Q. In regards to some of these guys you're talking about. Celek, for example, through eight games had about 90 yards, but it seems like he couldn't care less as long as you were winning. Jordan Matthews didn't seem to be bothered by the games in which he wasn't catching many passes. It seems like there's a lot of unselfish guys who really don't care about their individual numbers. That is not always the case on teams. When you have a bunch of guys like that who are in key roles -- and Foles is the same and Sanchez is the same -- what effect does that have on a team?
COACH SHURMUR: Well, I think they just want to help us win and they want to contribute. They really don't look at the stat sheet to kind of measure what their contributions are.
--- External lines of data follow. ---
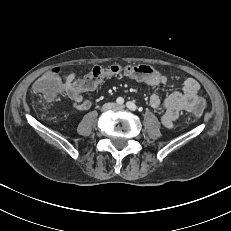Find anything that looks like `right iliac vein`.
I'll use <instances>...</instances> for the list:
<instances>
[{
    "label": "right iliac vein",
    "instance_id": "63e3f726",
    "mask_svg": "<svg viewBox=\"0 0 231 231\" xmlns=\"http://www.w3.org/2000/svg\"><path fill=\"white\" fill-rule=\"evenodd\" d=\"M110 108V106H105L103 109L104 110H107V109H109Z\"/></svg>",
    "mask_w": 231,
    "mask_h": 231
}]
</instances>
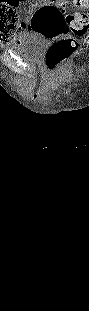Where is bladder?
Wrapping results in <instances>:
<instances>
[{
    "label": "bladder",
    "mask_w": 89,
    "mask_h": 311,
    "mask_svg": "<svg viewBox=\"0 0 89 311\" xmlns=\"http://www.w3.org/2000/svg\"><path fill=\"white\" fill-rule=\"evenodd\" d=\"M26 38L10 45V49L21 55L22 58L29 61L37 60L43 52V44L35 38Z\"/></svg>",
    "instance_id": "bladder-1"
}]
</instances>
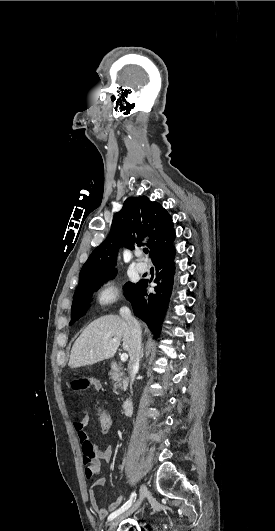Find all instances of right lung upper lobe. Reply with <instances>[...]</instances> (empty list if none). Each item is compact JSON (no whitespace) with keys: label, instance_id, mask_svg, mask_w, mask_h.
<instances>
[{"label":"right lung upper lobe","instance_id":"1","mask_svg":"<svg viewBox=\"0 0 275 531\" xmlns=\"http://www.w3.org/2000/svg\"><path fill=\"white\" fill-rule=\"evenodd\" d=\"M172 231V218L158 202L146 196L127 198L122 209L113 217L109 235L83 265L77 289L90 279L115 271L121 245L134 249L136 245H141L144 238L149 237L146 245L150 248L151 256Z\"/></svg>","mask_w":275,"mask_h":531}]
</instances>
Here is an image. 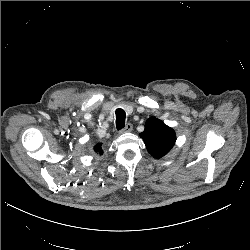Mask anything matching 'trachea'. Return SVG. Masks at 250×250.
I'll list each match as a JSON object with an SVG mask.
<instances>
[{
	"label": "trachea",
	"mask_w": 250,
	"mask_h": 250,
	"mask_svg": "<svg viewBox=\"0 0 250 250\" xmlns=\"http://www.w3.org/2000/svg\"><path fill=\"white\" fill-rule=\"evenodd\" d=\"M116 128L117 130H121L125 127V111L121 108L117 109L116 112Z\"/></svg>",
	"instance_id": "1"
}]
</instances>
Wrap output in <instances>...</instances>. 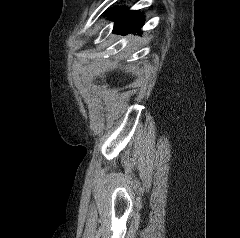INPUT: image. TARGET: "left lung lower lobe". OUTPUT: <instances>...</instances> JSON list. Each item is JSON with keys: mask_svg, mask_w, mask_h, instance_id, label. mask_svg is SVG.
I'll list each match as a JSON object with an SVG mask.
<instances>
[{"mask_svg": "<svg viewBox=\"0 0 240 238\" xmlns=\"http://www.w3.org/2000/svg\"><path fill=\"white\" fill-rule=\"evenodd\" d=\"M112 10L109 11L108 15L110 19L115 20L114 33L127 34L140 31L144 22V16L140 11H129L128 7H119L115 9V12Z\"/></svg>", "mask_w": 240, "mask_h": 238, "instance_id": "1", "label": "left lung lower lobe"}]
</instances>
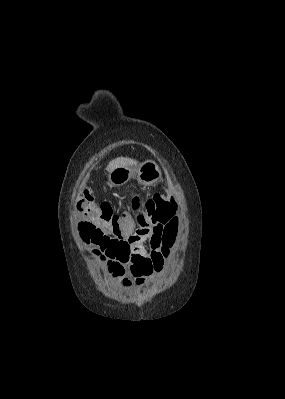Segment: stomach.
Wrapping results in <instances>:
<instances>
[{
    "label": "stomach",
    "instance_id": "obj_1",
    "mask_svg": "<svg viewBox=\"0 0 285 399\" xmlns=\"http://www.w3.org/2000/svg\"><path fill=\"white\" fill-rule=\"evenodd\" d=\"M162 173L159 166L153 160L143 162L139 167H118L109 172L108 184L111 186H122L132 177H137L138 182L144 186H151L161 178Z\"/></svg>",
    "mask_w": 285,
    "mask_h": 399
}]
</instances>
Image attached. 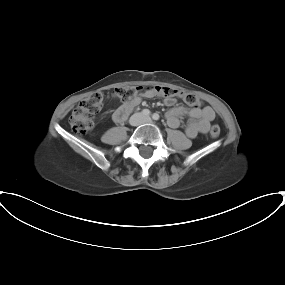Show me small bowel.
Segmentation results:
<instances>
[{
  "mask_svg": "<svg viewBox=\"0 0 285 285\" xmlns=\"http://www.w3.org/2000/svg\"><path fill=\"white\" fill-rule=\"evenodd\" d=\"M154 93L140 92L128 102L124 103L120 108L126 104H131L132 108L138 106L144 97H152ZM164 103L167 106L172 107L166 114L167 123L172 128H177L180 125V118L188 116L190 118L189 123L185 128V133L189 138H195L199 133H205L210 127V123L215 119V112L209 106L197 107L188 109L186 107H175L176 98L166 97ZM118 108L114 114L116 117Z\"/></svg>",
  "mask_w": 285,
  "mask_h": 285,
  "instance_id": "small-bowel-1",
  "label": "small bowel"
}]
</instances>
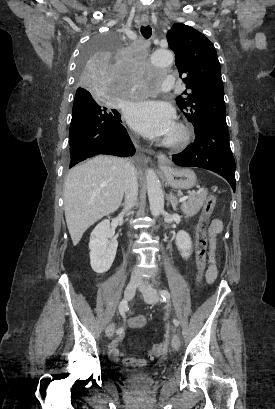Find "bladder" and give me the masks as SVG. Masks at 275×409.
<instances>
[{
	"instance_id": "31cf9c89",
	"label": "bladder",
	"mask_w": 275,
	"mask_h": 409,
	"mask_svg": "<svg viewBox=\"0 0 275 409\" xmlns=\"http://www.w3.org/2000/svg\"><path fill=\"white\" fill-rule=\"evenodd\" d=\"M139 379L155 378V373L153 371L141 372L138 374Z\"/></svg>"
}]
</instances>
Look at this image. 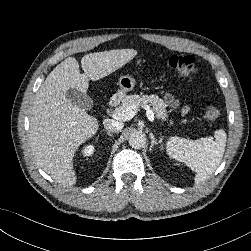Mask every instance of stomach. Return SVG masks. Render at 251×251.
Returning a JSON list of instances; mask_svg holds the SVG:
<instances>
[{"label": "stomach", "mask_w": 251, "mask_h": 251, "mask_svg": "<svg viewBox=\"0 0 251 251\" xmlns=\"http://www.w3.org/2000/svg\"><path fill=\"white\" fill-rule=\"evenodd\" d=\"M136 81L129 75L122 76L119 79L118 85L120 89L117 92V95L123 97L127 92L132 91L135 87Z\"/></svg>", "instance_id": "1"}]
</instances>
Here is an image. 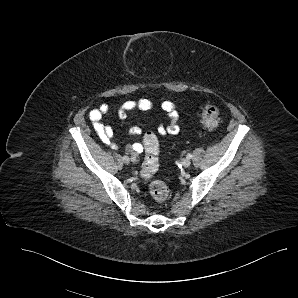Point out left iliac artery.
Segmentation results:
<instances>
[{"label": "left iliac artery", "mask_w": 298, "mask_h": 298, "mask_svg": "<svg viewBox=\"0 0 298 298\" xmlns=\"http://www.w3.org/2000/svg\"><path fill=\"white\" fill-rule=\"evenodd\" d=\"M187 158L191 159L192 158V154L191 153H188L187 154Z\"/></svg>", "instance_id": "left-iliac-artery-1"}]
</instances>
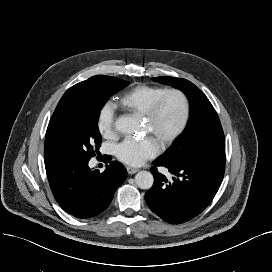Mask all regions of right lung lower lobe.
Here are the masks:
<instances>
[{"label": "right lung lower lobe", "mask_w": 272, "mask_h": 272, "mask_svg": "<svg viewBox=\"0 0 272 272\" xmlns=\"http://www.w3.org/2000/svg\"><path fill=\"white\" fill-rule=\"evenodd\" d=\"M88 162L83 159L45 162L56 201L77 218H90L103 212L127 177L125 167L117 161L110 162L102 173L91 170Z\"/></svg>", "instance_id": "1"}]
</instances>
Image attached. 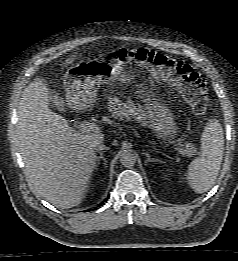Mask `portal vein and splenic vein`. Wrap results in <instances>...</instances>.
<instances>
[{
    "label": "portal vein and splenic vein",
    "mask_w": 238,
    "mask_h": 261,
    "mask_svg": "<svg viewBox=\"0 0 238 261\" xmlns=\"http://www.w3.org/2000/svg\"><path fill=\"white\" fill-rule=\"evenodd\" d=\"M78 129L81 133H91L97 132L99 130V127L93 122H82L78 125ZM174 149L182 156L192 157L194 155L193 153H189L188 151L179 147H174Z\"/></svg>",
    "instance_id": "portal-vein-and-splenic-vein-1"
}]
</instances>
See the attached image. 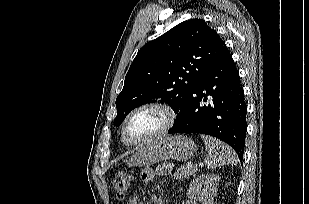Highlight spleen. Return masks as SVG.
I'll return each instance as SVG.
<instances>
[{"label":"spleen","mask_w":309,"mask_h":204,"mask_svg":"<svg viewBox=\"0 0 309 204\" xmlns=\"http://www.w3.org/2000/svg\"><path fill=\"white\" fill-rule=\"evenodd\" d=\"M201 139L208 150V155L205 158V165L208 169H215L222 165L237 164L238 156L227 144L206 135H201Z\"/></svg>","instance_id":"1"}]
</instances>
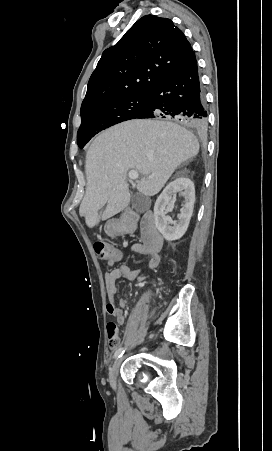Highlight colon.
<instances>
[{"label": "colon", "mask_w": 272, "mask_h": 451, "mask_svg": "<svg viewBox=\"0 0 272 451\" xmlns=\"http://www.w3.org/2000/svg\"><path fill=\"white\" fill-rule=\"evenodd\" d=\"M94 248L96 253L99 255L98 259L103 261L105 256H120L121 248L120 247H109L104 242L96 241L94 243ZM106 333L110 346L118 345V325L114 321H109L106 324Z\"/></svg>", "instance_id": "obj_1"}]
</instances>
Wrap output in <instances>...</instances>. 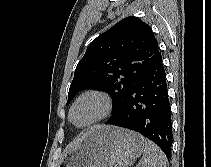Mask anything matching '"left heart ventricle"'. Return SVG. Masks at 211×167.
<instances>
[{"label": "left heart ventricle", "instance_id": "b2bd125f", "mask_svg": "<svg viewBox=\"0 0 211 167\" xmlns=\"http://www.w3.org/2000/svg\"><path fill=\"white\" fill-rule=\"evenodd\" d=\"M101 111L102 105L98 99L86 98L76 105L72 113V119L76 124L83 125L97 117Z\"/></svg>", "mask_w": 211, "mask_h": 167}]
</instances>
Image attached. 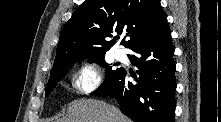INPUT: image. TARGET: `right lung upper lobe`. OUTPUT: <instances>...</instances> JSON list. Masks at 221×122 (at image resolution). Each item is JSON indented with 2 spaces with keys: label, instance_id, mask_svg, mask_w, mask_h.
<instances>
[{
  "label": "right lung upper lobe",
  "instance_id": "obj_1",
  "mask_svg": "<svg viewBox=\"0 0 221 122\" xmlns=\"http://www.w3.org/2000/svg\"><path fill=\"white\" fill-rule=\"evenodd\" d=\"M167 16L159 0H86L64 26L51 74L77 61L104 56L115 44L112 34L126 33L132 49L155 33Z\"/></svg>",
  "mask_w": 221,
  "mask_h": 122
}]
</instances>
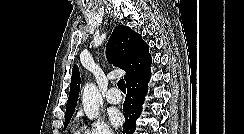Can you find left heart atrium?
Here are the masks:
<instances>
[{"label": "left heart atrium", "mask_w": 244, "mask_h": 134, "mask_svg": "<svg viewBox=\"0 0 244 134\" xmlns=\"http://www.w3.org/2000/svg\"><path fill=\"white\" fill-rule=\"evenodd\" d=\"M109 118H110L112 125H114L116 127L121 125V123L123 121V117H122L121 113L118 111H115V110H113L109 113Z\"/></svg>", "instance_id": "39dd6f15"}]
</instances>
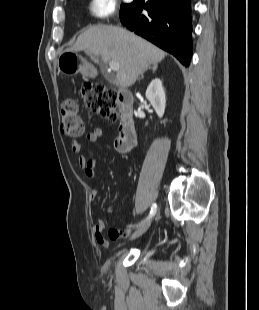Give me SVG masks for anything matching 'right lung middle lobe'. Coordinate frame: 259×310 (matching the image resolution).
Instances as JSON below:
<instances>
[{
  "label": "right lung middle lobe",
  "instance_id": "obj_1",
  "mask_svg": "<svg viewBox=\"0 0 259 310\" xmlns=\"http://www.w3.org/2000/svg\"><path fill=\"white\" fill-rule=\"evenodd\" d=\"M130 6V4H122L121 5V10H120V14L122 13V12H124L128 7Z\"/></svg>",
  "mask_w": 259,
  "mask_h": 310
}]
</instances>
I think that's when you're starting to develop the team chemistry that you need.
Certainly as skill players, you like to have production because that's the way sometimes you're measured in terms of your contribution. But our guys don't feel that way and I think that's why you're seeing great team play. Zach Ertz was involved on special teams, and he had a significant role in Darren Sproles' touchdown run. That's what you're looking for.
We as coaches, when that kind of stuff happens and when you hear players talking about, 'I just want us to win and I want to contribute to winning,' that's good. That's really good, because when selfish behavior and selfish attitudes creep in, that's not conducive to team‑ness, I guess.
Q. When looking back at the film, what allowed Sanchez to have such a clean game when it comes to the decision making? There were concerns about his turnovers when he was with the New York Jets. COACH SHURMUR: Again, I'm not comparing anything to New York. We're just basing it on what we've seen from him. The protection was good. Mark made good decisions. When they were coming with more than we could block, like on the touchdown throw to Jordan Matthews, you know, there was one more that was supposed to be coming, then he pulled off and [Sanchez] put the ball in the flat and we scored.He's very comfortable with our progressions. I thought the line did a nice job of keeping him clean for the most part. Then when there was a little bit of noise in the pocket, I thought he did a good job of managing the pocket and getting the ball to the right guy.
Then we also saw from the receivers, there was some tight coverage where guys made great catches. So, you know, they kind of all helped each other and we all benefited from it.
Q. You just referenced Sanchez stepping up and kind of proved your point from previous weeks in terms of consistencies. He made three or four plays where he felt the rush and took two steps up. That's like having an extra play in your arsenal, isn't it?
COACH SHURMUR: Well, no. Managing the pocket is important. You first start practicing versus air and everything is very easy. Now colors start flashing, who is getting blocked and all that. He was able to -- we try to keep a firm inside and get the guys up the field, so when you hit your book foot and hitch through it, [you are] able to keep your eyes down the field. There's a trust there, but it's natural for him because that's the way he's always played. I think he just kind of did what came natural. He lowered himself to his training because he's been trained that way.
Q. You said from a coverage standpoint what Carolina did was pretty much what you've seen all year. Is that because you of the defenses of the teams you've seen or is that the template you think people, when they look at you, they say, 'We're going to go man, we're going to try to get pressure and we're going to try to stop the run?'
COACH SHURMUR: Yeah. When you boil it all down, teams can play one‑deep man, two‑deep man, one‑deep zone, two‑deep zone and then they can do what they want with the pressure.
I think we saw normal coverage concepts from Sean [McDermott] the other night.